Even though I use CTRL+S, MS word routinely saves it itself every few minutes. Also, I remember one time my laptop losing power and just shutting down with like 7% battery left, and when I turned it back on, with power, everything was the way it was.
 
I'm rather surprised people don't CTRL+S after every sentence.

I typically make local and network backups every 30 mins or so as well.
 
No me but I've known friends who have and I've had to drive halfway across town to sort them out. Always happened when they were using MS word. How can a word processor crash?
 
I've noticed a lot of apps on the Mac these days (recently used Text Editor, Mail, Final Cut Pro) are basically always saving. You can quit Final Cut Pro and it just disappears, next time you open it it's the same as when you left it.

More apps should be like this.

It's also extremely unnerving.
 
I start a document, immediately save-as it into my Dropbox folder.

Everytime I hit save, voila, it's backed up into the infinite power of the cloud.



And if you don't Cmd(ctrl)+S every 5 minutes, you're fucking daft.
 
Save often (and turn on autosave if your program supports it)! I lost 5 minutes of work on an assignment last night and was mildly annoyed - losing a couple hours (or even more) would be devastating.
 
Microsoft Word automatically saves an open file at regular intervals to avoid this problem. Simply open the first menu option and you'll see different versions of the document, but with times next to them. Click on the latest and add anything missing.
 
Never managed to lose any digital work like that before, and I graduated before there was an abundance of cloud services to make backups even easier.

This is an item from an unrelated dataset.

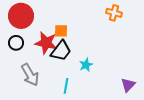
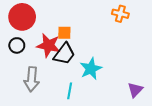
cyan star: (86, 65) -> (91, 69), size x1.5
gray arrow: (30, 75) -> (32, 79), turned 35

I always kept multiple local copies as well as a copy on a web server as I worked.

Regular saves + email yourself the file every now and then. That's what I did back then. Also: save on work computer + save to flash drive.

Most written work I've lost is a couple of pages. I have lost hours of art/design work. That sucked.
 
I write all my university work in Google Docs. Although if I have to do Table Of Contents or anything I copy it into Word and do it there, the ToC in Docs is a bit lacking. I also wish it had Word's system for keeping track of references.
 
I learned this ages ago, thanks to the losses of others. In undergrad we had computer labs to work in, sometimes we would run really intensive programs. You could save to it, but I guess to prevent the computers from getting junked up and keeping those programs running smoothly, every time they restarted, basically everything except programs was wiped. They would restart once they'd been inactive for a certain period, but as long as you were using the computer, you were fine. Once or twice a year, someone would have the unhappy chance of somehow kicking or pulling the power cord out, so if they weren't saving to a USB or the cloud...poof, everything gone.

Even better, there was a second computer lab where all the computers automatically shut down and restart at 2 am, regardless of what you were doing. That one got quite a few people.